Captain Edward Francis Chapman later General Sir Edward Francis Chapman..
 
H. Leach and S.M. Farrington. Strolling About on the Roof of the World (London, 2003), pp.133-136
 
CHAPMAN'S OWN ANNOTATED SET OF HIS RARE PHOTOGRAPHS TAKEN ON THE FORSYTH MISSION TO YARKAND AND KASHGAR (1873-1874). "THESE WERE THE FIRST TO BE TAKEN OF 'NATIVE' SOCIETY IN CHINESE TURKESTAN, AND ARE OF CONSIDERABLE HISTORICAL AND ETHNOGRAPHIC INTEREST." (Leach)
 
In 1869 the Amir of Yarkand and Kashgar, wishing to establish good relations between his country and India, sent an envoy to the viceroy to request that a British officer might be deputed to visit him. Sir Douglas Forsyth was accordingly instructed to travel with the envoy in order to acquire information about the people and the country. The journey to Lahore and back, a distance of two thousand miles, was accomplished in six months. The expedition was warmly received in Yarkand and was given permission to travel freely in the area.
 
"Chapman was captain in the Quarter Master General's Department in Lucknow, and was appointed Secretary of the Forsyth Mission, with responsibility for administration and transport. He faced the daunting task of organising the passage of "300 souls and 400 animals" along the Karakoram caravan route from Leh to Yarkand, across four of the highest passes in the world, in below-freezing temperatures. The ostensible purpose of the Mission... was to negotiate a commercial treaty with Yakub Beg who in 1867 had established himself as the independent ruler of much of Chinese Turkestan. The unstated purpose of the exercise was to counter the spread of Russian influence in a region flanking India's Northern Frontier.

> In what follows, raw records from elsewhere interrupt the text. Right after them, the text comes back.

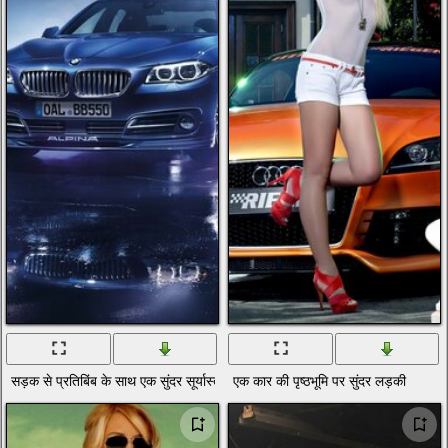
सड़क से प्रतिबिंब के साथ एक सुंदर सूर्यास्त में बीएमडब्ल्यू कार
एक कार की पृष्ठभूमि पर सुंदर लड़की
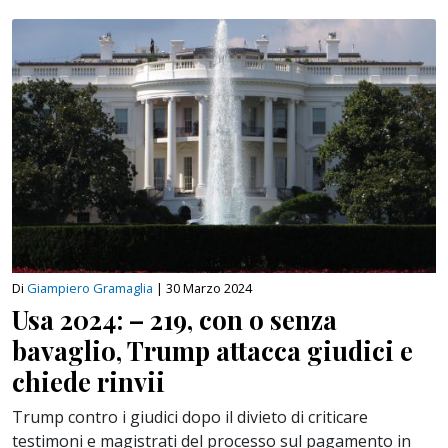
Di
Giampiero Gramaglia
|
30 Marzo 2024
Usa 2024: – 219, con o senza
bavaglio, Trump attacca giudici e
chiede rinvii
Trump contro i giudici dopo il divieto di criticare
testimoni e magistrati del processo sul pagamento in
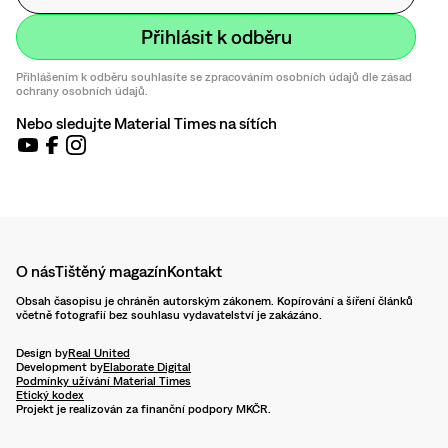
Přihlášením k odběru souhlasíte se zpracováním osobních údajů dle zásad
ochrany osobních údajů.
Nebo sledujte Material Times na sítích
O nás
Tištěný magazín
Kontakt
Obsah časopisu je chráněn autorským zákonem. Kopírování a šíření článků
včetně fotografií bez souhlasu vydavatelství je zakázáno.
Design by
Real United
Development by
Elaborate Digital
Podmínky užívání Material Times
Etický kodex
Projekt je realizován za finanční podpory MKČR.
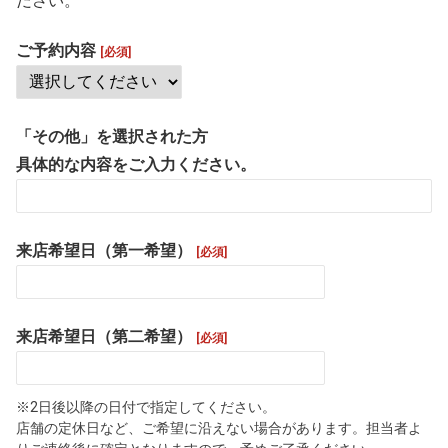
ださい。
ご予約内容
[必須]
「その他」を選択された方
具体的な内容をご入力ください。
来店希望日（第一希望）
[必須]
来店希望日（第二希望）
[必須]
※2日後以降の日付で指定してください。
店舗の定休日など、ご希望に沿えない場合があります。担当者よ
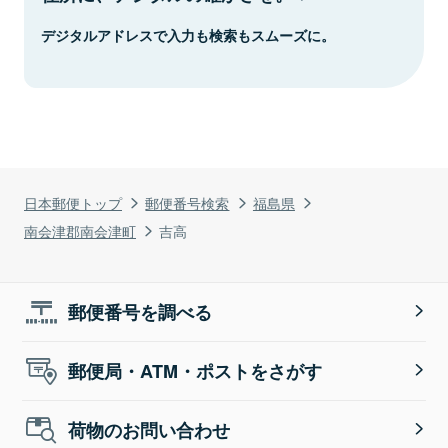
デジタルアドレスで入力も検索もスムーズに。
日本郵便トップ
郵便番号検索
福島県
南会津郡南会津町
吉高
郵便番号を調べる
郵便局・ATM・ポストをさがす
荷物のお問い合わせ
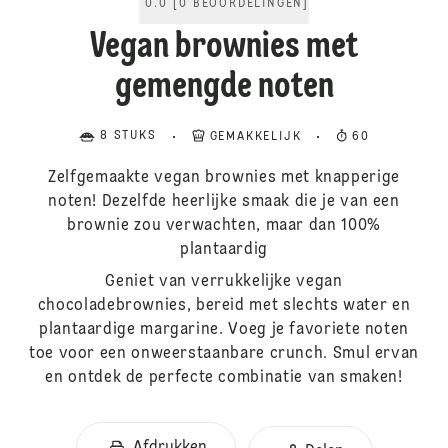
0.0
[
0
BEOORDELINGEN
]
Vegan brownies met
gemengde noten
8 STUKS
GEMAKKELIJK
60
Zelfgemaakte vegan brownies met knapperige
noten! Dezelfde heerlijke smaak die je van een
brownie zou verwachten, maar dan 100%
plantaardig
Geniet van verrukkelijke vegan
chocoladebrownies, bereid met slechts water en
plantaardige margarine. Voeg je favoriete noten
toe voor een onweerstaanbare crunch. Smul ervan
en ontdek de perfecte combinatie van smaken!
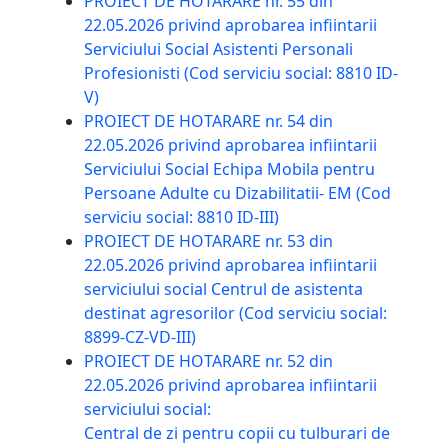
PROIECT DE HOTARARE nr. 55 din
22.05.2026 privind aprobarea infiintarii
Serviciului Social Asistenti Personali
Profesionisti (Cod serviciu social: 8810 ID-
V)
PROIECT DE HOTARARE nr. 54 din
22.05.2026 privind aprobarea infiintarii
Serviciului Social Echipa Mobila pentru
Persoane Adulte cu Dizabilitatii- EM (Cod
serviciu social: 8810 ID-III)
PROIECT DE HOTARARE nr. 53 din
22.05.2026 privind aprobarea infiintarii
serviciului social Centrul de asistenta
destinat agresorilor (Cod serviciu social:
8899-CZ-VD-III)
PROIECT DE HOTARARE nr. 52 din
22.05.2026 privind aprobarea infiintarii
serviciului social:
Central de zi pentru copii cu tulburari de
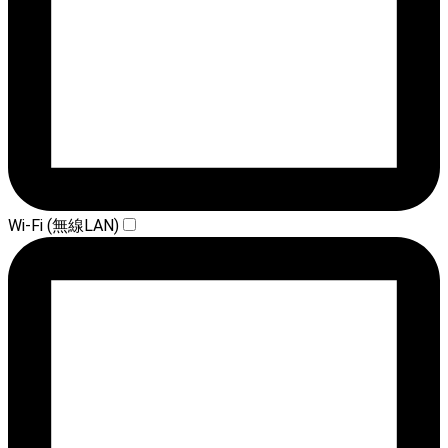
Wi-Fi (無線LAN)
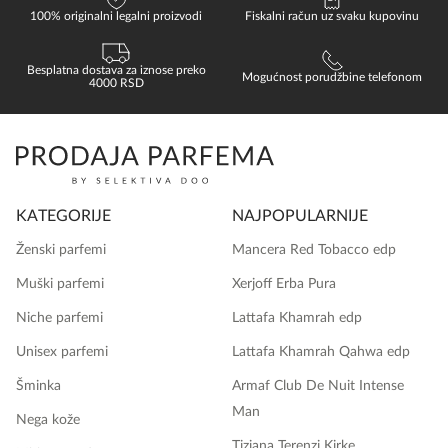
100% originalni legalni proizvodi
Fiskalni račun uz svaku kupovinu
Besplatna dostava za iznose preko
Mogućnost porudžbine telefonom
4000 RSD
KATEGORIJE
NAJPOPULARNIJE
Ženski parfemi
Mancera Red Tobacco edp
Muški parfemi
Xerjoff Erba Pura
Niche parfemi
Lattafa Khamrah edp
Unisex parfemi
Lattafa Khamrah Qahwa edp
Šminka
Armaf Club De Nuit Intense
Man
Nega kože
Tiziana Terenzi Kirke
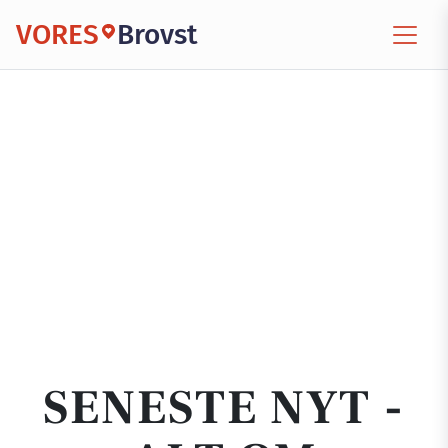
VORES
Brovst
SENESTE NYT -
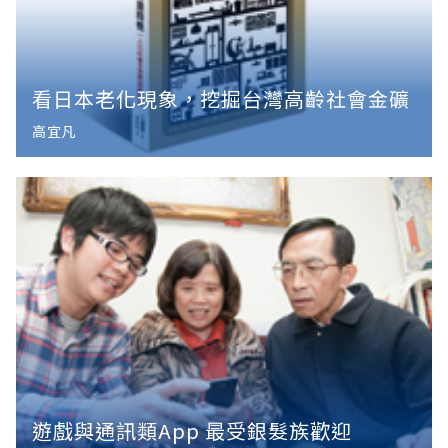
看日本老化現象，挖掘台灣高齡社會金礦
高宜凡
遊戲與通訊類App 最受銀髮族歡迎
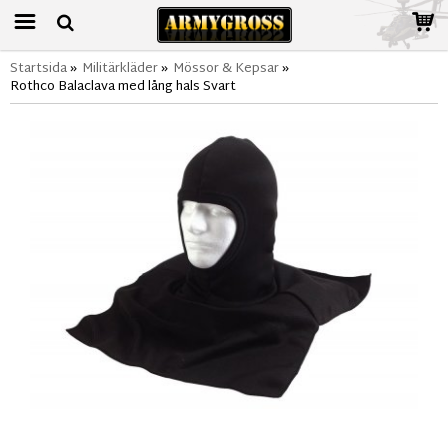
Startsida
»
Militärkläder
»
Mössor & Kepsar
»
Rothco Balaclava med lång hals Svart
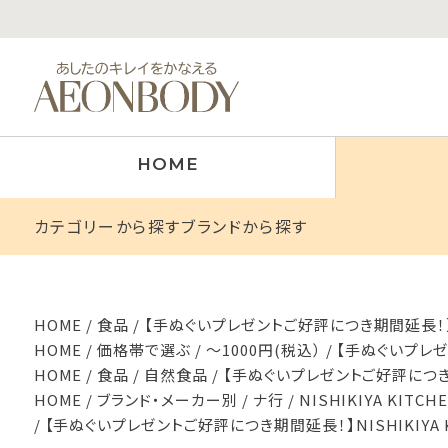
HOME
カテゴリーから探す
ブランドから探す
HOME
食品
【手ぬぐいプレゼントご好評につき期間延長！】NI
HOME
価格帯で選ぶ
～1000円(税込）
【手ぬぐいプレゼン
HOME
食品
自然食品
【手ぬぐいプレゼントご好評につき期間
HOME
ブランド・メーカー別
ナ行
NISHIKIYA KIT
【手ぬぐいプレゼントご好評につき期間延長！】NISHIKIYA 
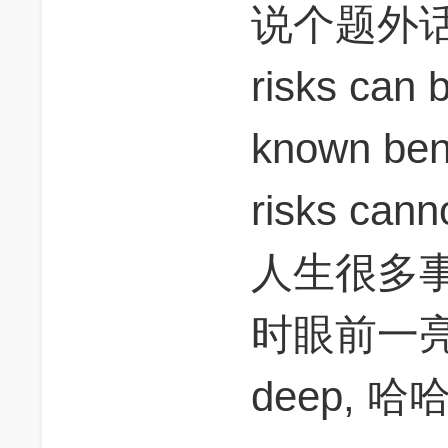
说个题外话
risks can 
known ben
risks 
人生很多
时眼前一亮
deep, 哈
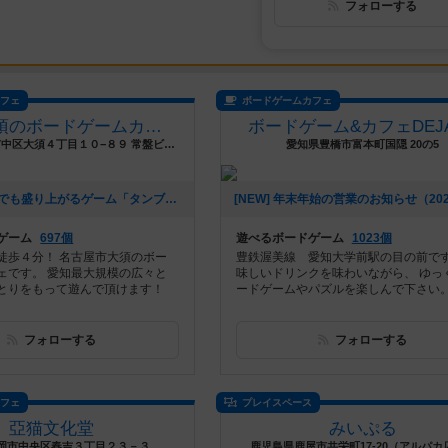
フォローする
カフェ
ボードゲームカフェ
名古屋大須のボードゲームカフェ Board Game's
ボードゲーム&カフェDEJ
愛知県名古屋市中区大須４丁目１０−８９ 常盤ビル３階
愛知県豊橋市富本町国隠 20の5
[NEW] 初心者でも盛り上がるゲーム「タンブリンダイス」（2026年07月17日 14時05分）
ゲーム
697個
遊べるボードゲーム
1023個
徒歩４分！ 名古屋市大須のボー
豊鉄渥美線 愛知大学前駅の目の前です
ェです。 愛知最大規模の広々と
味しいドリンクを味わいながら、 ゆっ
とりをもって遊んで頂けます！
ードゲームやパズルを楽しんで下さい
フォローする
フォローする
カフェ
プレイスペース
亞猫文化堂
みいぷる
岡市中央区春吉３丁目２３－３
鹿児島県鹿屋市共栄町17-20（アルパカ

Before joining the Mission, Chapman took a crash course in photography with Messrs Bourne and Shepherd in Simla, where he later sent his negatives for printing (110 in all, including a few taken by Henry Trotter)." (Leach)
 
Chapman and Trotter's photographs, in the form of 102 hand-mounted albumen prints were used to illustrate Forsyth's now rare Report of a Mission to Yarkund in 1873 (Calcutta, 1875).